As a young person growing up in the Seattle, WA, area, trumpeter and composer Cuong Vu was greatly influenced by guitarist Pat Metheny. Vu spent several years in the early 2000s touring and recording with the guitarist's band. He has also worked with pianist Myra Melford, saxophonist Chris Speed, guitarist Joel Harrison and vocalist Laurie Anderson (among others). As a leader, Vu has recorded several albums for Knitting Factory and ArtistShare plus his Vu-Tet album on Origin Records. He's been working with the rhythm section of Stomu Takeishi (electric bass) and Ted Poor (drums) for over a decade (and three recordings), musicians who give as good as they get and more.

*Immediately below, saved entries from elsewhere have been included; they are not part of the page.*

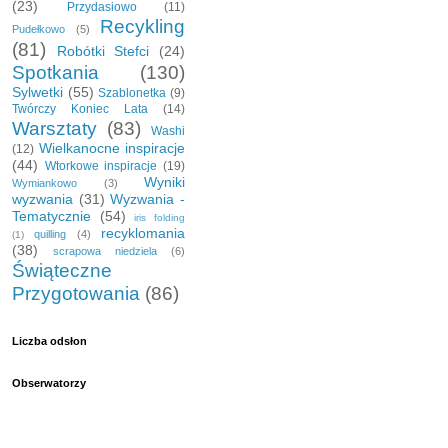
(23)
Przydasiowo
(11)
Recykling
Pudełkowo
(5)
(81)
Robótki Stefci
(24)
Spotkania
(130)
Sylwetki
(55)
Szablonetka
(9)
Twórczy Koniec Lata
(14)
Warsztaty
(83)
Washi
Wielkanocne inspiracje
(12)
(44)
Wtorkowe inspiracje
(19)
Wyniki
Wymiankowo
(3)
wyzwania
(31)
Wyzwania -
Tematycznie
(54)
iris folding
recyklomania
quilling
(4)
(1)
(38)
scrapowa niedziela
(6)
Świąteczne
Przygotowania
(86)
Liczba odsłon
Obserwatorzy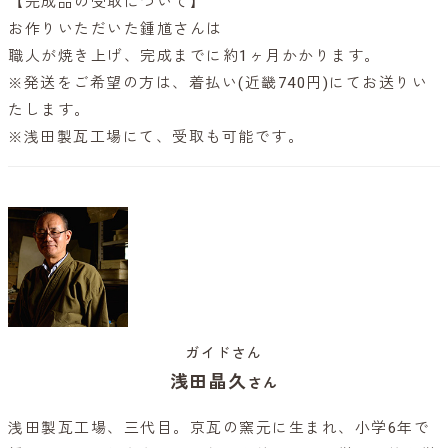
【完成品の受取について】
お作りいただいた鍾馗さんは
職人が焼き上げ、完成までに約1ヶ月かかります。
※発送をご希望の方は、着払い(近畿740円)にてお送りい
たします。
※浅田製瓦工場にて、受取も可能です。
ガイドさん
浅田晶久
さん
浅田製瓦工場、三代目。京瓦の窯元に生まれ、小学6年で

"Cuong Vu Trio Meets Pat Metheny" (Nonesuch Records) is a bit of a misnomer. This project does not feel like a "jam session"; instead, the seven tracks are a group effort.  Takeishi's fundamental bass lines, Poor's thrashing drums, Vu's forceful trumpet, and Methany's powerful guitar work seem like a natural fit. The program starts quietly, "Acid Kiss" arriving on a soft trumpet melody then slowly and steadily picks up in intensity, Vu's searing sound underpinned by squealing guitar, until the music seems to explode. Right near the end, the trumpet and guitar blend so closely the two musicians sound like one. There's plenty of fire on "Not Crazy (Just Giddy Upping)" with its post-modern electric/electronic bop.  Vu's trumpet solo moves up and down, in and out, reaching for sounds in the manner of the late Kenny Wheeler (especially reaching reaching for non-melodic sounds.)

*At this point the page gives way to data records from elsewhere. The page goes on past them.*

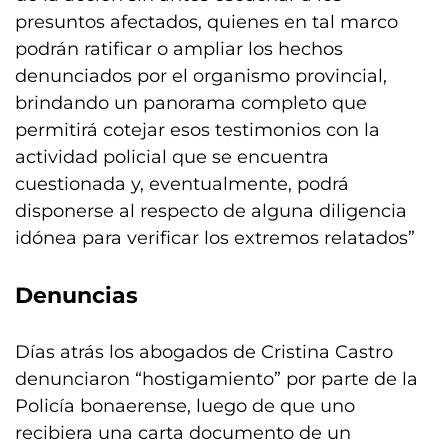
presuntos afectados, quienes en tal marco
podrán ratificar o ampliar los hechos
denunciados por el organismo provincial,
brindando un panorama completo que
permitirá cotejar esos testimonios con la
actividad policial que se encuentra
cuestionada y, eventualmente, podrá
disponerse al respecto de alguna diligencia
idónea para verificar los extremos relatados”
Denuncias
Días atrás los abogados de Cristina Castro
denunciaron “hostigamiento” por parte de la
Policía bonaerense, luego de que uno
recibiera una carta documento de un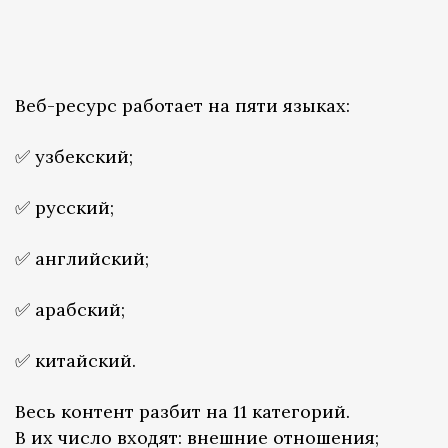
Веб-ресурс работает на пяти языках:
✅ узбекский;
✅ русский;
✅ английский;
✅ арабский;
✅ китайский.
Весь контент разбит на 11 категорий.
В их число входят: внешние отношения;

If you have followed Pat Metheny's music and career over the past 40+ years, you know how much he likes to experiment with sounds and textures.  His brass-like sounds on songs such as "Let's Get Back" or his wailing solo on "Tiny Little Pieces", the latter over the rampaging rhythm section, prove he's not rating on his laurels.  On the latter track, his feedback and loops play right into Vu's coarse, raspy, trumpet sound, as if they were inside each other's minds.  Metheny gets bluesy and references John McLaughlin during "Telescope" (his composition), moving from supple melodic runs to roaring flurries of notes.  Both he and Vu take it down a few notches for the handsome "Seeds of Doubt" the guitar flowing atop Poor's active drums and cymbals and Takeishi's spot-on counterpoint.

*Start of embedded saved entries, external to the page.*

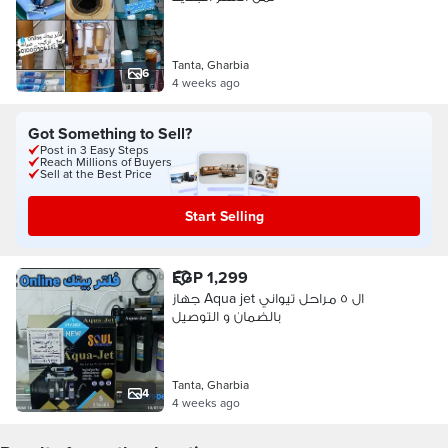
Tanta, Gharbia
6
4 weeks ago
Got Something to Sell?
Post in 3 Easy Steps
Reach Millions of Buyers
Sell at the Best Price
Start Selling
EGP 1,299
جهاز Aqua jet ال ٥ مراحل تيواني
بالضمان و التوصيل
Tanta, Gharbia
4
4 weeks ago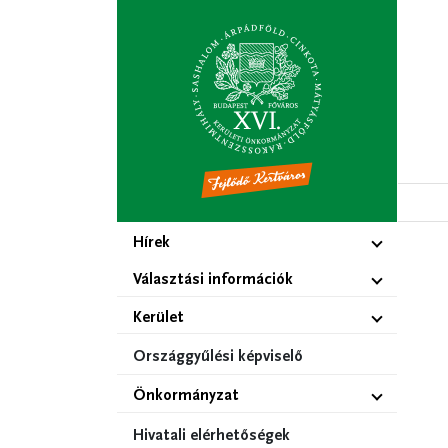
Ugrás
a
tartalomra
Hírek
Választási információk
Kerület
Országgyűlési képviselő
Önkormányzat
Hivatali elérhetőségek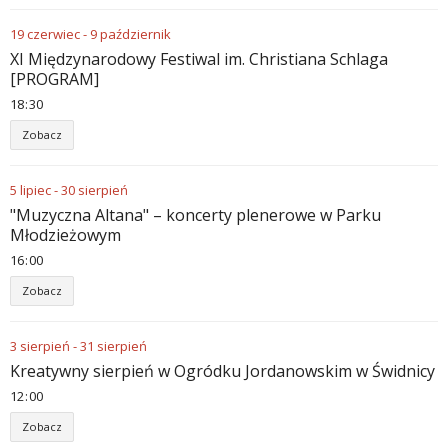
19
czerwiec
-
9
październik
XI Międzynarodowy Festiwal im. Christiana Schlaga
[PROGRAM]
18
:
30
Zobacz
5
lipiec
-
30
sierpień
"Muzyczna Altana" – koncerty plenerowe w Parku
Młodzieżowym
16
:
00
Zobacz
3
sierpień
-
31
sierpień
Kreatywny sierpień w Ogródku Jordanowskim w Świdnicy
12
:
00
Zobacz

There are moments on "Cuong Vu Trio Meets Pat Metheny" when the listener is reminded of electric Miles Davis and how that trumpeter, especially in the live setting, really pushed his band to go further with the music.  Then, there are cuts such as "Tune Blues" (composed by saxophonist Andrew D'Angelo), where the quartet swings hard but with a bluesy flair, electronics aside (save for Metheny).  The music is a bit off-center, Poor pounding away with Takeishi keeps the rhythm moving forward.  You should actually listen to this recording several times in a row start to finish, concentrating on different musicians each time.  When you can stand back and let the sound fill the house, your room, or the car, even your headphones, this music has the power to take you far beyond the ordinary.